# Waterfalls



## luckydog (Dec 30, 2007)

Just some photos from the last two weekends. Hope you enjoy them as much as the leeches enjoyed me.


----------



## Ls3D (Dec 30, 2007)

Those are real nice! And leaches are good for you, it is those dam Otters you have to watch out for!

-Shea :mrgreen:


----------



## N'Kolor (Dec 30, 2007)

#3 for me!  I like the feel of that photo.


----------



## Kazoo (Dec 31, 2007)

#1 & #3 for me, they have a calm ethereal feel to them..... plus it reminds me how much I miss being in Oz. Where did you shoot these?


----------



## Syndac (Dec 31, 2007)

What PP was done to #3?  I love that one.


----------



## Campbell (Dec 31, 2007)

I love waterfall shots like these, great job.


----------



## jdjd1118 (Dec 31, 2007)

Great pictures, love the movement of the water.  What'd you do to get that look in No. 3?


----------



## luckydog (Dec 31, 2007)

Thanks everyone.

These are shot in the Chichester State Forest (Outside Dungog, NSW) at Jerusalem Creek and Problem Creek.

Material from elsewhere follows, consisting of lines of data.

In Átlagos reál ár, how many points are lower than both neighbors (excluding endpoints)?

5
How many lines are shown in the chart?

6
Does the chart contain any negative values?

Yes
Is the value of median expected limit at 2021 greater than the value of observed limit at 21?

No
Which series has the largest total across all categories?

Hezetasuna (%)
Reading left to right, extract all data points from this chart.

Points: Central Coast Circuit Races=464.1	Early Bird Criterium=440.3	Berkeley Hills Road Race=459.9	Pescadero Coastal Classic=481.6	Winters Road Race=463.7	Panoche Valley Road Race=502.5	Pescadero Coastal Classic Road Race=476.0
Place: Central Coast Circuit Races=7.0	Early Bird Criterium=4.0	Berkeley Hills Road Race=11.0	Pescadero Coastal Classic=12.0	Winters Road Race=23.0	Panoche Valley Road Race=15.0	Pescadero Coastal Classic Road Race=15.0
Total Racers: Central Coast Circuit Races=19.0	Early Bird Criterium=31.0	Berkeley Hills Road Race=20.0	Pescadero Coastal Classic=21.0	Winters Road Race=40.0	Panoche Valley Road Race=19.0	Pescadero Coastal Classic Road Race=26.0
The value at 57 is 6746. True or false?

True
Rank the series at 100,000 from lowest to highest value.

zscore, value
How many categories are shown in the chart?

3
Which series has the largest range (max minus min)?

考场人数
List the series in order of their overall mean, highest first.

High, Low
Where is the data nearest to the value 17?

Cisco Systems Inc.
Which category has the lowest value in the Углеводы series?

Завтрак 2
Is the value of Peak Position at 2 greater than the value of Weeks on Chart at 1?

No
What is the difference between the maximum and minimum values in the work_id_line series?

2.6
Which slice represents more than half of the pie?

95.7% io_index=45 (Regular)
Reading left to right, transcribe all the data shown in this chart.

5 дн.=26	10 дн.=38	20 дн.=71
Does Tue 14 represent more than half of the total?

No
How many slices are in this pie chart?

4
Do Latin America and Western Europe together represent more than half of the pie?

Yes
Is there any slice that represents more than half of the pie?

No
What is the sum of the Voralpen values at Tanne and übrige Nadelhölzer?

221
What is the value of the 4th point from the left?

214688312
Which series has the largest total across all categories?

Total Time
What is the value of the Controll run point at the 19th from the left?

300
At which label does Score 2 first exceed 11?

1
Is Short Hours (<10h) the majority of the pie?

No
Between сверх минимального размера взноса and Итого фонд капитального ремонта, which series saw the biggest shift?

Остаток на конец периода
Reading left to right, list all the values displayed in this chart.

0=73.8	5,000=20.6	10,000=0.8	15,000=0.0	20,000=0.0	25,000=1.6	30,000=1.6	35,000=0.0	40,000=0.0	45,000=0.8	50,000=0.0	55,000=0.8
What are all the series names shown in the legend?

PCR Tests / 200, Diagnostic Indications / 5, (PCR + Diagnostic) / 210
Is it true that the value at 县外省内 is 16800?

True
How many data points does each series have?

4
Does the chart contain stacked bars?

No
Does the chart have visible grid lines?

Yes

pp was done in CS3 and was a combination of levels, velvia etc but the main softness comes from an action called Midnight. This one is a Midnight Gold and works particularly well on backlit subjects.

If you can't find it on-line, drop me a PM with your e-mail addy and i'll send it to you.


----------



## domromer (Dec 31, 2007)

Where these taken around Katoomaba?


----------



## luckydog (Dec 31, 2007)

Nowhere near Katoomba, sorry  

Dungog is roughly an hour west-ish from Newcastle, which is about 2.5 - 3 hours north of Katoomba.


----------



## ksharlow (Dec 31, 2007)

These are gorgeous! Wow!


----------



## Chiller (Dec 31, 2007)

Wow...these are some beautiful shots.   Very well captured.  The first and third are my faves...cant decide. :thumbup::thumbup:


----------



## luckydog (Jan 1, 2008)

Thanks again for the comments. The third shot is seeming to be a crowd favourite when people see it. The branches just have so much to say the way they are gnarled and reaching out across the photo. As soon as I saw the tree, I knew I had to photograph it.


----------



## NJMAN (Jan 1, 2008)

jdjd1118 said:


> Great pictures, love the movement of the water. What'd you do to get that look in No. 3?


 
Even if you dont use an action, I believe you could get a similar effect on #3 by duplicating the layer, then applying a gaussian blur to the dup layer. Then with the blurred layer on top, set blending to overlay or soft light. The amount of gaussian blur will depend on the size of the image, probably 14-20 for a full res image, and maybe 4 for a 700 px wide web image.

And, great pics by the way, luckydog!


----------



## abraxas (Jan 1, 2008)

All very nice.  I like the effect on #3 the most though.


----------



## Laser180481 (Jan 1, 2008)

Just wondering, what's your shutter speed in numbers 1 and 4. Whatever it is, it worked perfectly.


----------



## luckydog (Jan 1, 2008)

Hey Laser,

The exif for #1 is :  1.6sec @ f/11.0, ISO 100, ND4 filter

The exif for #4 is : 1.6sec @ f/9.0, ISO 100, ND4 filter

The lens was a Canon 28-105mm f/3.5-5.6 @ 28mm (or 44.8mm in real 35mm talk)

Shutter priority, Tripod and remote used on all shots

Hope this helps


----------



## sirsteezo (Jan 2, 2008)

niiiiiiiiice


----------



## Trenton Romulox (Jan 2, 2008)

Those are all very serene and peaceful shots, I'm gonna have to hop on the bandwagon and choose number three as my personal favorite. They are all good shots though, for sure. I kind of feel as if the last one though is a bit too blue, but maybe it just appears as such because number three is so warm in color temperature. Good work! And nice post-processing, I think the processing made number three the best in my mind.


----------



## LaFoto (Jan 3, 2008)

I'm the odd one out here! :cheer:

I like Photo 2 best - ha!
"Midnight Gold"?
Oh well, I once learned a "dreamification" technique from Lostprophet, where you do all in PS alone, without any plug-in, but ... come to it I seem to have forgotten how that one went .. I can't describe the steps to take just now. :scratch: Oh well. Old age...


----------